> **What is needed**
For the string "Доилни", search the entries below and copy every line where it appears.

++++++++

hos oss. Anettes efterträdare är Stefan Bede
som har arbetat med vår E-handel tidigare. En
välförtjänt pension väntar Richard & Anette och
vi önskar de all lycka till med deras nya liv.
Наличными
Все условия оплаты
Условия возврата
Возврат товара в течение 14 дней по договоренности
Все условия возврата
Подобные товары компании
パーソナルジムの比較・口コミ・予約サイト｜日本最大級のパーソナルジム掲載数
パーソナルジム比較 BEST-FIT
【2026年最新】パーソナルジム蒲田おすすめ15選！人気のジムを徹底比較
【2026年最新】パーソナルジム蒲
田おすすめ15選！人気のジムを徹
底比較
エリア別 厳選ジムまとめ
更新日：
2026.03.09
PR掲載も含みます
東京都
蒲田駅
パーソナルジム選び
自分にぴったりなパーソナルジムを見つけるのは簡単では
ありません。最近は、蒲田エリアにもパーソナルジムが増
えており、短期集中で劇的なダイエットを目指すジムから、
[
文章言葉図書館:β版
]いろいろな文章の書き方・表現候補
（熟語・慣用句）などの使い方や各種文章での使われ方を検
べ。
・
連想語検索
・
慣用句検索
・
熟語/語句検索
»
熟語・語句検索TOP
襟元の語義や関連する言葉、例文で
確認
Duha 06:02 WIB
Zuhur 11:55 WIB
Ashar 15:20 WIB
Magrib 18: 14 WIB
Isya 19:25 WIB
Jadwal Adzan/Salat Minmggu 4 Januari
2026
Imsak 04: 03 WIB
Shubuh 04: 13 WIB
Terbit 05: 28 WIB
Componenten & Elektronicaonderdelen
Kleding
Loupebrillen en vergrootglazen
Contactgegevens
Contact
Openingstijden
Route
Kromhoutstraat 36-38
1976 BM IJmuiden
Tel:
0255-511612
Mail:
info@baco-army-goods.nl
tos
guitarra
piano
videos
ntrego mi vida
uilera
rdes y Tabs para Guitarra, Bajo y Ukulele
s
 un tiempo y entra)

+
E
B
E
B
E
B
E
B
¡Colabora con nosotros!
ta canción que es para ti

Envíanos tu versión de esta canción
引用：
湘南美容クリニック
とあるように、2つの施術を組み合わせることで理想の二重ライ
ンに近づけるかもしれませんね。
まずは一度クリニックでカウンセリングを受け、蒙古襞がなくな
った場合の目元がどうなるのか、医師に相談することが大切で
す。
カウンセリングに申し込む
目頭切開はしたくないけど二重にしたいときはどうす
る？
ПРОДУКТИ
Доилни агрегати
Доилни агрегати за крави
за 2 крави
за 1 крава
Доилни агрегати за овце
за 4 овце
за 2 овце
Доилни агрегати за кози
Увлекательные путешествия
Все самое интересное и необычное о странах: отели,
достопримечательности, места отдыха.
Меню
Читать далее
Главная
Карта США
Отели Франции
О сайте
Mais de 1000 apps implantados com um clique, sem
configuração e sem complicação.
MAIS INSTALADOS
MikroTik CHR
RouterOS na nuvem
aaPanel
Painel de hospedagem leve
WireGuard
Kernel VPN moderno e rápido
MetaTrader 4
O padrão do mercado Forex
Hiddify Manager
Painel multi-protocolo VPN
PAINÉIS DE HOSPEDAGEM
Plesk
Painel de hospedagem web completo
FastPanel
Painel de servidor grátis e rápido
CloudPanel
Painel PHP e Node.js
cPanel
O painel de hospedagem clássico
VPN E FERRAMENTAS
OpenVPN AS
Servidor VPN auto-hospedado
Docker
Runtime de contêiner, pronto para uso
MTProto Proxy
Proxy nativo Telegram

++++++++

> **Response box**
Доилни агрегати
Доилни агрегати за крави
Доилни агрегати за овце
Доилни агрегати за кози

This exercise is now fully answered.